The authors present the results of a facial Composite Tissue Allotransplantation with 12 months follow up on a a 29 yo patient with plexiform neurofibroma. The patient was operated by several plastic surgeons with no success (over 35 operations). We decided to go to this process after several anatomical and technical studies. These studies completed with ethical and immunological reviews by several expert committees resulted in an IRB approval in October 2005. Several expert committees directed by the French national agencies made the necessity of several modifications. The patient was on waiting list since August 2006. He was carefully reviewed by psychologist and psychiatrist and give inform consent.
The surgery took place on Sunday 21 January 2007. The excision of all neurofibroma resulted in extreme blood loss. The excision included all soft tissue under zygomatic arch on both side down to the neck and laterally to the ears. Facial nerve was dissected at its origin in the stylo mastoid foramen. The lower branches of the facial nerve were sacrificed as going into the tumour. The harvest of the face was done by another team in another hospital of the great Paris area on a brain dead donor. The face was harvested on beating heart before the other organs. End to end anastomosis was performed on external carotid and thyrolingofacial trunk on one side which allowed complete revascularisation of the entire flap. We then performed nerve anastomosis beginning on left facial nerve end to side on facial trunk followed by both sub orbitaries nerves along with mucosa closure and finishing with end to end anastomosis on facial nerve on right side. At last vascular anastomosis was done on both vein and arteries on right side..
For the donor: the French law is based on “supposed consent”. In this case we ask specific consent of the family for harvesting the face. The restoration of the body was done by doing first a mold of the face with alginate. A solid mask was done during the harvest and could be put on the defect so that the other team could harvest other organ after total repair of the face.
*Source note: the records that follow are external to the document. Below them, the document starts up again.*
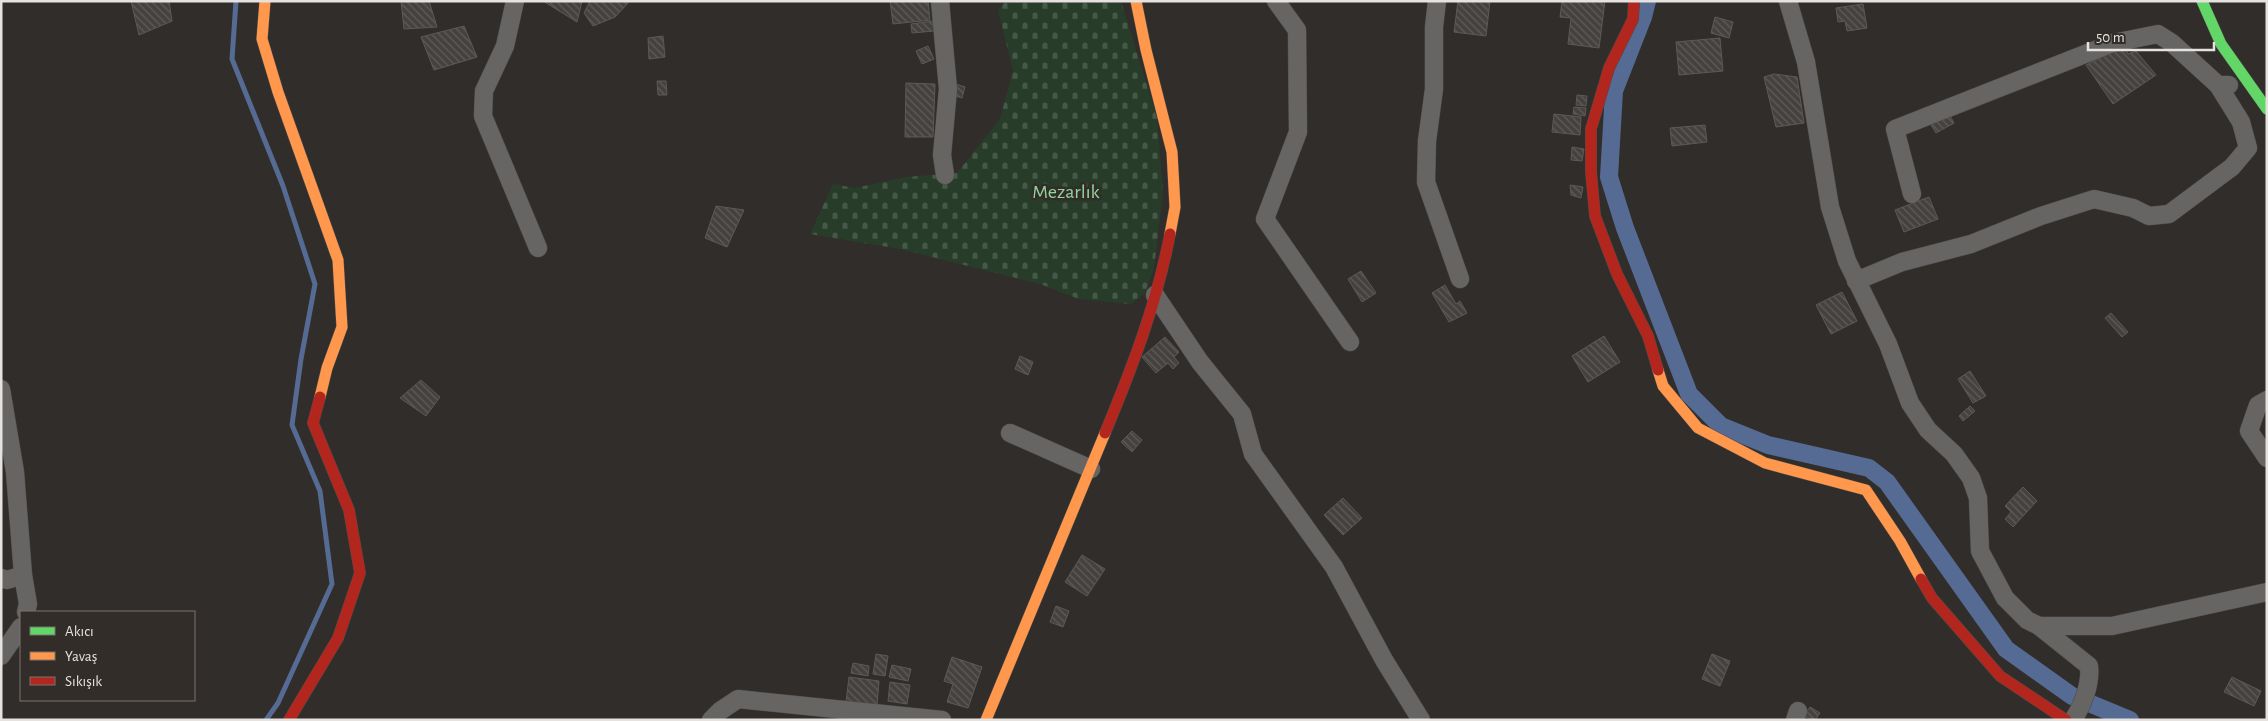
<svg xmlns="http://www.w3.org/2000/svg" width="2268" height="721" viewBox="0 0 2268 721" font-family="'Alegreya Sans',sans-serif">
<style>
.cemetery{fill:url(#cemetery-stones)}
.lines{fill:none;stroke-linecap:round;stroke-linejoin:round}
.stream{stroke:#566b94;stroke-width:5}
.canal{stroke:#566b94;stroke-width:18}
.building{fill:url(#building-back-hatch);stroke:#5c5a58}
.street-casing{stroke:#4d4b48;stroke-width:19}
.fast-casing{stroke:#4d4b48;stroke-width:12}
.slow-casing{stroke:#4d4b48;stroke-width:12}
.jam-casing{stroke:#4d4b48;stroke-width:12}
.street{stroke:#676563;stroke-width:18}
.fast{stroke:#63d668;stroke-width:11}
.slow{stroke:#ff974d;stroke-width:11}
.jam{stroke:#b3261e;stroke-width:11}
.labels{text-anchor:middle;stroke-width:5;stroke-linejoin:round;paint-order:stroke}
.park-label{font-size:20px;fill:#92d69c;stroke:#322d28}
</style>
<defs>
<pattern id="cemetery-stones" width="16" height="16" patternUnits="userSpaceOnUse" patternTransform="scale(1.25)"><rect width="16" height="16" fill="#273d2a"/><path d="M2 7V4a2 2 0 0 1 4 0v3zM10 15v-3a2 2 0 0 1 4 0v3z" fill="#465948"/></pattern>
<pattern id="building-back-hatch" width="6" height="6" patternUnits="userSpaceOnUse" patternTransform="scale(1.25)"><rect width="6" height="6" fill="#44413f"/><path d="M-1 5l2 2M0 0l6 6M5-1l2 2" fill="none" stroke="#5f5c5a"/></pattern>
</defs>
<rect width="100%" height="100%" fill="#302d2a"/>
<path class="cemetery" d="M1006,1H1121L1157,118L1163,191L1154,269L1145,293L1131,304L1079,299L1040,284L900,249L810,234L833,184L855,188L906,177L957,173L1000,119L1013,70L998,10Z"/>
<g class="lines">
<path class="stream" d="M236,1L232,59L283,186L315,284L301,359L292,425L320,491L332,584L278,703L266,720"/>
<path class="canal" d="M1647,1L1643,17L1614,91L1609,177L1625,228L1689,394L1721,426L1768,445L1869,468L1887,482L2006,649L2072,696L2130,720"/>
</g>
<g class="building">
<path d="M131,1H169L172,21L139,35Z"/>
<path d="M401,1H429L437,27L404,29Z"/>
<path d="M543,1H582L577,22Z"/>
<path d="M590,1H630L615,17L593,26L584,13Z"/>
<path d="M890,1H928L930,20L893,24Z"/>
<path d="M1458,1H1490L1486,36L1454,32Z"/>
<path d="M1562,1H1605L1599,48L1568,44L1571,18L1560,17Z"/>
<path d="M1863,4L1867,28L1847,31L1845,21L1838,22L1836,8Z"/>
<path d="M1715,17L1733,22L1729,38L1711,33Z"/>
<path d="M933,21L934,31L912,33L911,24Z"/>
<path d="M464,26L477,57L434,70L421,37Z"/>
<path d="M663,36L665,57L649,59L648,38Z"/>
<path d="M1720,38L1723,71L1679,75L1676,42Z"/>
<path d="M928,46L934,59L922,64L916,51Z"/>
<path d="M2124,46L2128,54L2136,51L2156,75L2113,104L2086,65Z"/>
<path d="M1774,74L1797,77L1804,123L1776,127L1764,77Z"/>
<path d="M657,81H666L667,95H658Z"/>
<path d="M906,83L935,84L933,137H905Z"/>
<path d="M952,83L965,87L962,98L949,94Z"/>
<path d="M1577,95L1587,96L1586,106L1576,105Z"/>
<path d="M1574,107L1586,108L1585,116L1573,114Z"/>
<path d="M1948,112L1954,123L1936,133L1930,123Z"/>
<path d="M1554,114L1581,117L1580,135L1552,132Z"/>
<path d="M1705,125L1707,142L1672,146L1670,128Z"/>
<path d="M1572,147L1584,149L1582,161L1571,160Z"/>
<path d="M1570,185L1583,187L1581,198L1571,195Z"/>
<path d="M1929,197L1938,219L1904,232L1895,210Z"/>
<path d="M716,206L744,210L727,247L705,238Z"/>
<path d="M1361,271L1376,293L1362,302L1348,279Z"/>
<path d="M1445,285L1456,304L1460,301L1467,313L1449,322L1432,293Z"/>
<path d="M1842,292L1857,321L1831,334L1816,305Z"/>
<path d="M2111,313L2128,332L2122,337L2105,318Z"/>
<path d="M1604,336L1620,362L1588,382L1572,356Z"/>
<path d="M1165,337L1179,352L1174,357L1179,363L1173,369L1168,363L1156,373L1142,357Z"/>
<path d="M1020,356L1033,362L1028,375L1015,369Z"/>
<path d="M1970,371L1986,396L1973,403L1958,379Z"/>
<path d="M421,380L440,397L426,416L400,398Z"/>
<path d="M1970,406L1975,411L1963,421L1959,416Z"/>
<path d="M1132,431L1142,440L1132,452L1121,442Z"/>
<path d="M2023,487L2037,501L2013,527L2005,519L2011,512L2005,506Z"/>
<path d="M1343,498L1362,518L1343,535L1324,515Z"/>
<path d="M1082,555L1105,569L1087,596L1065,582Z"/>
<path d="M1056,606L1069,611L1063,627L1050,622Z"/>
<path d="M876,654L888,656L885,676L873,674Z"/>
<path d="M1712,654L1730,661L1720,686L1702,679Z"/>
<path d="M952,657L982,667L968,708L947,702L953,684L944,681Z"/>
<path d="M853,663L869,666L868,676L851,673Z"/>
<path d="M892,665L911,669L908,681L889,677Z"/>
<path d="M849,677L879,681L877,706L846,702Z"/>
<path d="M2232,677L2261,691L2254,706L2224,692Z"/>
<path d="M890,682L910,685L907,704L888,701Z"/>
<path d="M1810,707L1820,713L1815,720L1804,716Z"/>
</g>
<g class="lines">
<g class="street-casing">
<g id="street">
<path d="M515,1L505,46L484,91L483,116L538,248"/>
<path d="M940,1L948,89L942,155L945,175"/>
<path d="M1276,1L1297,30L1298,132L1265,219L1350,342"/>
<path d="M1437,1L1434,27V89L1427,141L1426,182L1460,279"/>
<path d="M1788,1L1806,62L1830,207L1847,261L1888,344L1910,403L1928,430L1954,454L1971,478L1978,498L1980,551L2005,598L2027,620L2039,626L2089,666C2091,684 2083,705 2073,720"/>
<path d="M1912,194L1895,129L2113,43L2158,34L2172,43L2218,85H2229"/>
<path d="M1856,281L1902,262L1971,244L2041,216L2094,199L2133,208L2149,216L2169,214L2232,167L2248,148L2241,122L2218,85"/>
<path d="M1155,295L1200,362L1242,414L1253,454L1334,567L1384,660L1421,720"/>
<path d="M1,389L15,472L23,575L28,604L26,612"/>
<path d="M2267,400L2258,405L2249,431L2267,458"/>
<path d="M1010,433L1091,469"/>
<path d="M1,578L7,580L23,575"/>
<path d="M2039,626H2112L2267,592"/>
<path d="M1,656L21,627"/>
<path d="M711,720L720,711L738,699L942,720"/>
<path d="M1795,720L1798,711"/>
</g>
</g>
<g class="fast-casing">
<path id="fast" d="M2202,1L2221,44L2267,109"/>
</g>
<g class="slow-casing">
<g id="slow">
<path d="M265,1L262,39L278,92L338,260L342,327L327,368L320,397"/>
<path d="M1136,1L1146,50L1172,152L1175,207L1170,234"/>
<path d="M1658,370L1663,386L1698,428L1765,463L1866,490L1900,541L1921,579"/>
<path d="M986,720L1105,433"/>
</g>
</g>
<g class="jam-casing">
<g id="jam">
<path d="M1634,1L1633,19L1609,68L1591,129V172L1595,216L1617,274L1648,336L1658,370"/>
<path d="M1105,433C1132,368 1157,303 1170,234"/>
<path d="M1921,579L1932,598L2000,676L2066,720"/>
<path d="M289,720L338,638L360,573L349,510L313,423L320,397"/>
</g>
</g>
<use href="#street" class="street"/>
<use href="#fast" class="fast"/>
<use href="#slow" class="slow"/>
<use href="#jam" class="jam"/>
</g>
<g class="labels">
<g class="park-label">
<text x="1066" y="198">Mezarlık</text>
</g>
</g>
<rect width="2268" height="721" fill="none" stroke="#e5e2df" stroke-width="5"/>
<rect x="20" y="611" width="175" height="90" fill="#322d28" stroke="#7a7571"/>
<rect x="30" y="627" width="25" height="8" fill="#63d668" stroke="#7a7571"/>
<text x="65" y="636" font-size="15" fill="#e5e2df">Akıcı</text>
<rect x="30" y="652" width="25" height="8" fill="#ff974d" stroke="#7a7571"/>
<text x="65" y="661" font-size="15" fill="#e5e2df">Yavaş</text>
<rect x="30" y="677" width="25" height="8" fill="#b3261e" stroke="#7a7571"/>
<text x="65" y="686" font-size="15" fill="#e5e2df">Sıkışık</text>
<path d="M2088 42v8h126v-8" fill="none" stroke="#e5e2df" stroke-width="2.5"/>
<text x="2096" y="42" font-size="15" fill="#e5e2df" stroke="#322d28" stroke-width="4" paint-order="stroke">50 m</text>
</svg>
For the immunosuppression we used a protocol with anti lymphocyte serum for 10 days started at the time of anastomosis, Tacrolimus MMF and Steroids as in other CTA or kidney transplants. The biopsies at day 28 showed a moderate infiltration of lymphocyte grade 1 which necessitated corticosteroid therapy. The concomitant moderate inflammation then quickly resolved. The biopsies at day 42 did not show any more lymphocyte infiltration at the level of mucous membranes. At day 60 the patient sustained antiviral-resistant cytomegalovirus (CMV) , leading to ganciclovir but not to cidofovir resistance and we identified a new DNA polymerase mutation, this was associated with acuted rejection which was resolutive after CMV infection treatment. Biopsies since that episode do not show any sign of rejection.
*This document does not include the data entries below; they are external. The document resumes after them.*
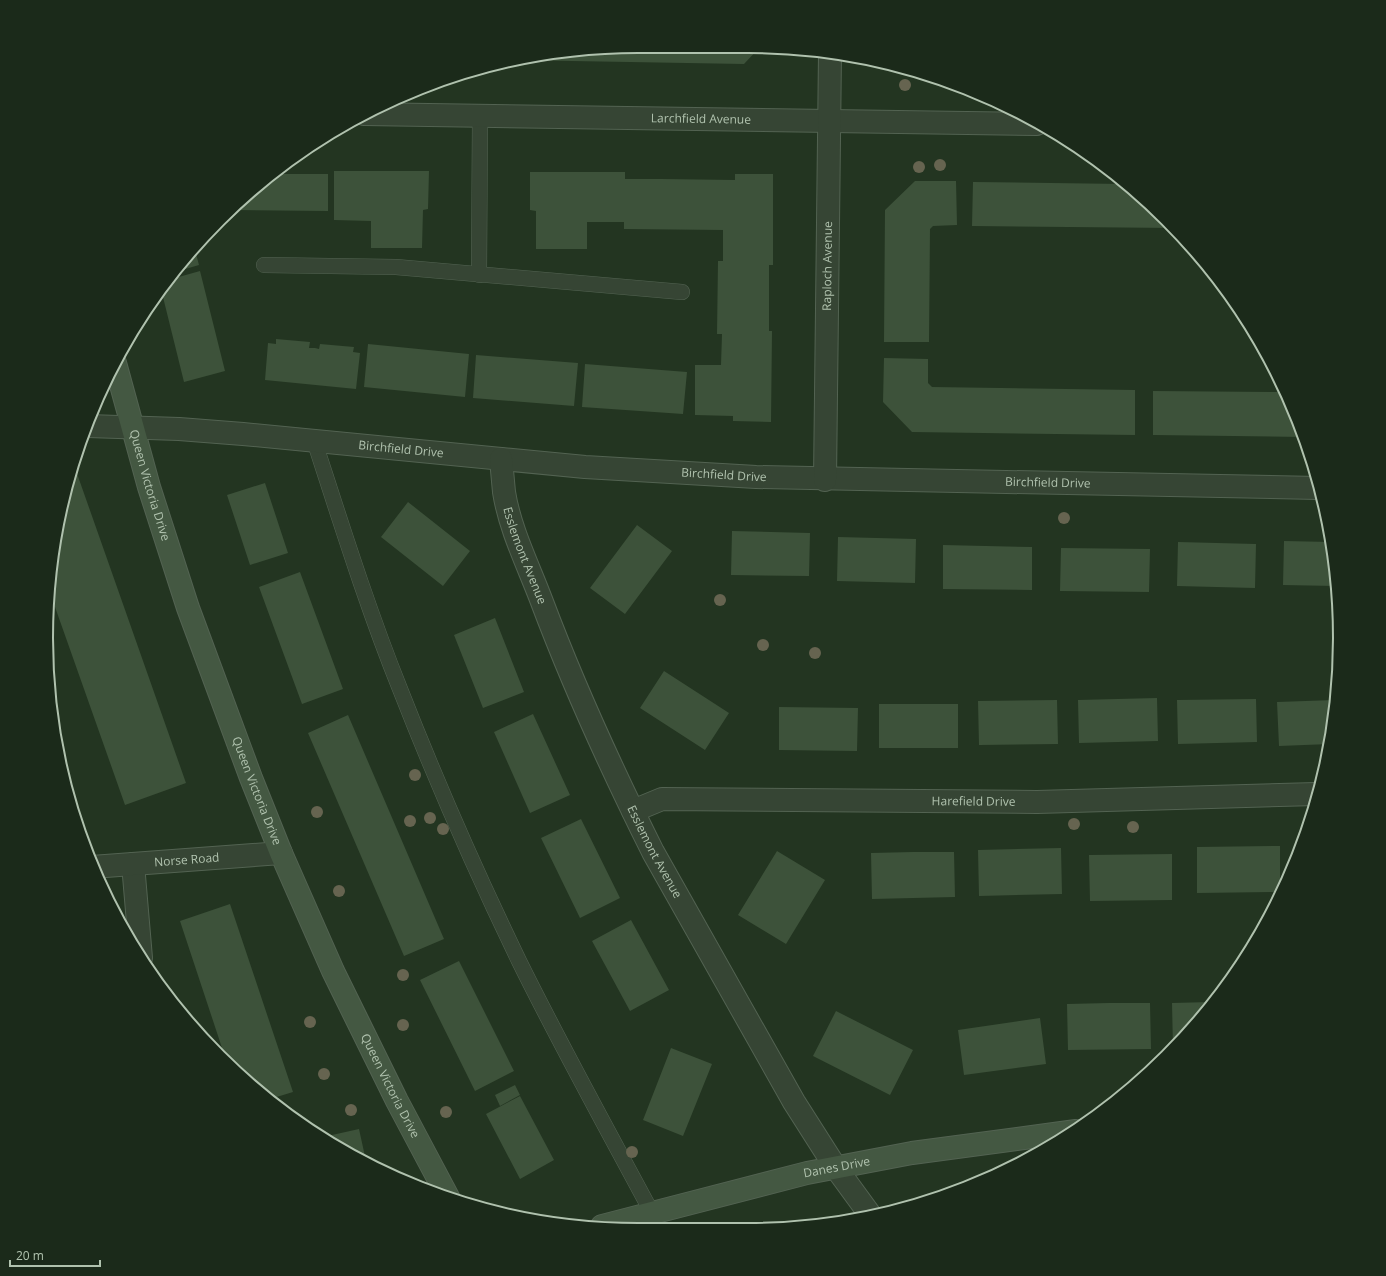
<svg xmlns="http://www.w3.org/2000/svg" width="1386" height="1276" viewBox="0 0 1386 1276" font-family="'Open Sans',sans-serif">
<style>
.building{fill:#3d523a}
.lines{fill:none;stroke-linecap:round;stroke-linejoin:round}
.lane-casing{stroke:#536352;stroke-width:16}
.street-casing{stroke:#536352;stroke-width:24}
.secondary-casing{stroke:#536352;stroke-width:24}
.lane{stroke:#364534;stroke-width:15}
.street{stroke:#364534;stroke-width:22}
.secondary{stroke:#445842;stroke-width:22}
.tree{fill:#666450}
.labels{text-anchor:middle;stroke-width:3;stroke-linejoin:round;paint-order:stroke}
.street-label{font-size:12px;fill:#b0c2ae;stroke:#1b2a1a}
.rim{fill:none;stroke:#b0c2ae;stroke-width:2}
</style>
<rect width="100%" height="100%" fill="#233521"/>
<!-- building -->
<path class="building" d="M 638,46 L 760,47 L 744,64 L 514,60 Z
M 334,171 L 429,171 L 428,209 L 423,210 L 422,248 L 371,248 L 371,221 L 334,220 Z
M 530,172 L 625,172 L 625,179 L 661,179 L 735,180 L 735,174 L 773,174 L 773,265 L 769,265 L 769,331 L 772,331 L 771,422 L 733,421 L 733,416 L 695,415 L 695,365 L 721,365 L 722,334 L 717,334 L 718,261 L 723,261 L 723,230 L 624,229 L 624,222 L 587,222 L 587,249 L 536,249 L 536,211 L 530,210 Z
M 272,174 L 328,174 L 328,211 L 236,210 L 236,207 Z
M 915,181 L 956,181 L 957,225 L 933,226 L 930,229 L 929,342 L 884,342 L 885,210 Z
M 973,182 L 1123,184 L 1167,220 L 1174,228 L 972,226 Z
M 194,246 L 199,265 L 175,272 L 193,248 Z
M 200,271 L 225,371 L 184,382 L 161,289 L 168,280 Z
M 276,339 L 310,342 L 309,348 L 315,348 L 319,349 L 320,344 L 354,347 L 353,352 L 360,353 L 356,389 L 265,380 L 268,343 L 276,344 Z
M 368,344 L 469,354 L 465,397 L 364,387 Z
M 476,355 L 578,363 L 574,406 L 473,398 Z
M 884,358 L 928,359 L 928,383 L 932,387 L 1135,390 L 1135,435 L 912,432 L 883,402 Z
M 585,364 L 687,372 L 683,414 L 582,407 Z
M 1153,391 L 1285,392 L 1295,412 L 1303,437 L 1153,435 Z
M 74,465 L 186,783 L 125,805 L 49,590 L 51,561 L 66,485 Z
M 265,483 L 288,553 L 250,565 L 227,495 Z
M 408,502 L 470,551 L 443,586 L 381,537 Z
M 637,525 L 672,551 L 625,614 L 590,588 Z
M 732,531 L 810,533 L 809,576 L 731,575 Z
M 838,537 L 916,539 L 915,583 L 837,581 Z
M 1284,541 L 1331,542 L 1335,586 L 1283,585 Z
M 1178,542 L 1256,544 L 1255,588 L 1177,586 Z
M 943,545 L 1032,547 L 1032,590 L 943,589 Z
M 1061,548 L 1150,549 L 1149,592 L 1060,591 Z
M 300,572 L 343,689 L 302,704 L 259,587 Z
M 495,618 L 524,692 L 483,708 L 454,635 Z
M 664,671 L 729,713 L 705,750 L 640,708 Z
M 1157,698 L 1158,741 L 1079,743 L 1078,700 Z
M 1256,699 L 1257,742 L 1178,744 L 1177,700 Z
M 1057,700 L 1058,744 L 979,745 L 978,701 Z
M 1334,700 L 1330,744 L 1279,746 L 1277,702 Z
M 879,704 L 958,704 L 958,748 L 879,748 Z
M 779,707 L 858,708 L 857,751 L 779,750 Z
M 533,714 L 570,795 L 530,813 L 494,732 Z
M 348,715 L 444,939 L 404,956 L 308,733 Z
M 581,819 L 620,898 L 580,918 L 541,838 Z
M 1302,842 L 1296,861 L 1295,843 Z
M 1280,846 L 1280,892 L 1197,893 L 1197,847 Z
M 1061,848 L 1062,894 L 979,896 L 978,850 Z
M 777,851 L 825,880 L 786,944 L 738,915 Z
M 913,852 L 954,852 L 955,897 L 872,899 L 871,853 Z
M 1172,854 L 1172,900 L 1090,901 L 1089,855 Z
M 230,904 L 293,1092 L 270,1099 L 247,1083 L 227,1063 L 180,921 Z
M 631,920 L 669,990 L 630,1011 L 592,941 Z
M 459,961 L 514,1071 L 475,1091 L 420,980 Z
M 1211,1002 L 1173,1049 L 1172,1003 Z
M 1109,1003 L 1150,1003 L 1151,1049 L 1068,1050 L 1067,1004 Z
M 836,1011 L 913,1050 L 890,1095 L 813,1056 Z
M 1040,1018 L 1046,1064 L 964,1075 L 958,1030 Z
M 671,1048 L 712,1064 L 683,1136 L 643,1120 Z
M 515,1085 L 520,1095 L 500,1106 L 495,1095 Z
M 520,1096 L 554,1160 L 520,1179 L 486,1114 Z
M 359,1129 L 366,1161 L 342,1151 L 323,1137 Z"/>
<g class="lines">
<defs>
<path id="lane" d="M 264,265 L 396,267 L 682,292
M 479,275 L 480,116
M 314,440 C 341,523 367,607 400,689 C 436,781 476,872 519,961 C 561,1046 607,1129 652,1213"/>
<g id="street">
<path id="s1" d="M 364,114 L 1037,124"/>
<path id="s2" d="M 88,426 L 179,429 L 243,434 L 585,467 L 756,477 L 1318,488"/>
<path id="s3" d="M 501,459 C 502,470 503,482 504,492 C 510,530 529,567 542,602 C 574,687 612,770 653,852 L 794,1102 L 836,1168 L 871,1216"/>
<path id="s4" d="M 825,480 L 830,53"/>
<path id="s5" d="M 633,811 L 662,799 L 1037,802 L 1316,794"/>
<path d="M 133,864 L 141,958"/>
<path id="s6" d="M 92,867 L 281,853"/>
</g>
<g id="secondary">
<path id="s7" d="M 115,363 L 149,487 L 188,608 L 251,778 L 281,853 L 333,971 L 397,1101 L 449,1199"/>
<path id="s8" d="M 602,1226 L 807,1173 L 912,1153 L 1076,1131"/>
</g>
</defs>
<!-- lane casing -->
<use href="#lane" class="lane-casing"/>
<!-- street casing -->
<use href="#street" class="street-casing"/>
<!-- secondary casing -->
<use href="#secondary" class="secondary-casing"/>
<!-- lane -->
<use href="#lane" class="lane"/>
<!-- street -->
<use href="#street" class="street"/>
<!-- secondary -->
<use href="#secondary" class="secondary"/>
</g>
<!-- trees -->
<g class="tree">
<circle cx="905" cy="85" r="6"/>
<circle cx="940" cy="165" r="6"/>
<circle cx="919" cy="167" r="6"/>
<circle cx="1064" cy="518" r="6"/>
<circle cx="720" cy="600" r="6"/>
<circle cx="763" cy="645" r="6"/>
<circle cx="815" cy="653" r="6"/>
<circle cx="415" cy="775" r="6"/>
<circle cx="317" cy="812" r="6"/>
<circle cx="430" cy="818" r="6"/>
<circle cx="410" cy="821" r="6"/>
<circle cx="1074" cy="824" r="6"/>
<circle cx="1133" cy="827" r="6"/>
<circle cx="443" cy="829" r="6"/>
<circle cx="339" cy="891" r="6"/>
<circle cx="403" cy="975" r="6"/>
<circle cx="310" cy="1022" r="6"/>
<circle cx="403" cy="1025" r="6"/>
<circle cx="324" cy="1074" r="6"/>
<circle cx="351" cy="1110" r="6"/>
<circle cx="446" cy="1112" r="6"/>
<circle cx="632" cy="1152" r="6"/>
</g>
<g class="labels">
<!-- street labels -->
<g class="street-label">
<text dy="4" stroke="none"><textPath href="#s1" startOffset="337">Larchfield Avenue</textPath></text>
<text dy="4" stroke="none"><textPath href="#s4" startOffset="214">Raploch Avenue</textPath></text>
<text dy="4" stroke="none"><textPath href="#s2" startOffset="314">Birchfield Drive</textPath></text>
<text dy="4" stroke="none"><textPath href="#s2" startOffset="638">Birchfield Drive</textPath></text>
<text dy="4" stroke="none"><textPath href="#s2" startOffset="962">Birchfield Drive</textPath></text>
<text dy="4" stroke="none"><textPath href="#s7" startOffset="127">Queen Victoria Drive</textPath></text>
<text dy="4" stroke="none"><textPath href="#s3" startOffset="100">Esslemont Avenue</textPath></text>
<text dy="4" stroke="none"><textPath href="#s7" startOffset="451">Queen Victoria Drive</textPath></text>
<text dy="4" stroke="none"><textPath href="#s5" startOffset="343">Harefield Drive</textPath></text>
<text dy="4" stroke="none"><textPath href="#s3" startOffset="424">Esslemont Avenue</textPath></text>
<text dy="4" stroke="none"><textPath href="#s6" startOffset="95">Norse Road</textPath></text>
<text dy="4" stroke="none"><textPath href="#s7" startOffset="775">Queen Victoria Drive</textPath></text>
<text dy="4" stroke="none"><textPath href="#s8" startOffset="242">Danes Drive</textPath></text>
</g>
</g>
<!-- crop -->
<path d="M0 0H1386V1276H0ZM638 53H748A585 585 0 0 1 1333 638V638A585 585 0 0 1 748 1223H638A585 585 0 0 1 53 638V638A585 585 0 0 1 638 53Z" fill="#1b2a1a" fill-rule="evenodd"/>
<path class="rim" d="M638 53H748A585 585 0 0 1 1333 638V638A585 585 0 0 1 748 1223H638A585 585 0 0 1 53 638V638A585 585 0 0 1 638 53Z"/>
<!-- scale -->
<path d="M10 1260v6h90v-6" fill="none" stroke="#b0c2ae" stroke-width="2"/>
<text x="16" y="1260" font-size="12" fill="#b0c2ae" stroke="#1b2a1a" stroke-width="3" paint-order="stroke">20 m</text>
</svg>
Active movement started to appear at 6 months and the patient required locale anesthesia at four month
From a psychological point of view the patient saw his new face 10 days after the intervention and seems to perfectly accept the new aspect. His general state is excellent. He is able to carry alone not only the routine activites of dayly living (gestures, dress, toilet & food) but can go to departement store and has started a new job. He and comes every month for routine examination and still follow active therapy for improvement of facial movement.
Conclusion
Face transplant has move from ethical debate to surgical reality. However, as in other organ transplant this procedure carries high risks and needs longtime follow-up to evaluate the risks and benefits of such procedure even if our first data shows that, beside the feasibility, functional and psychological results go behind our initial expectation.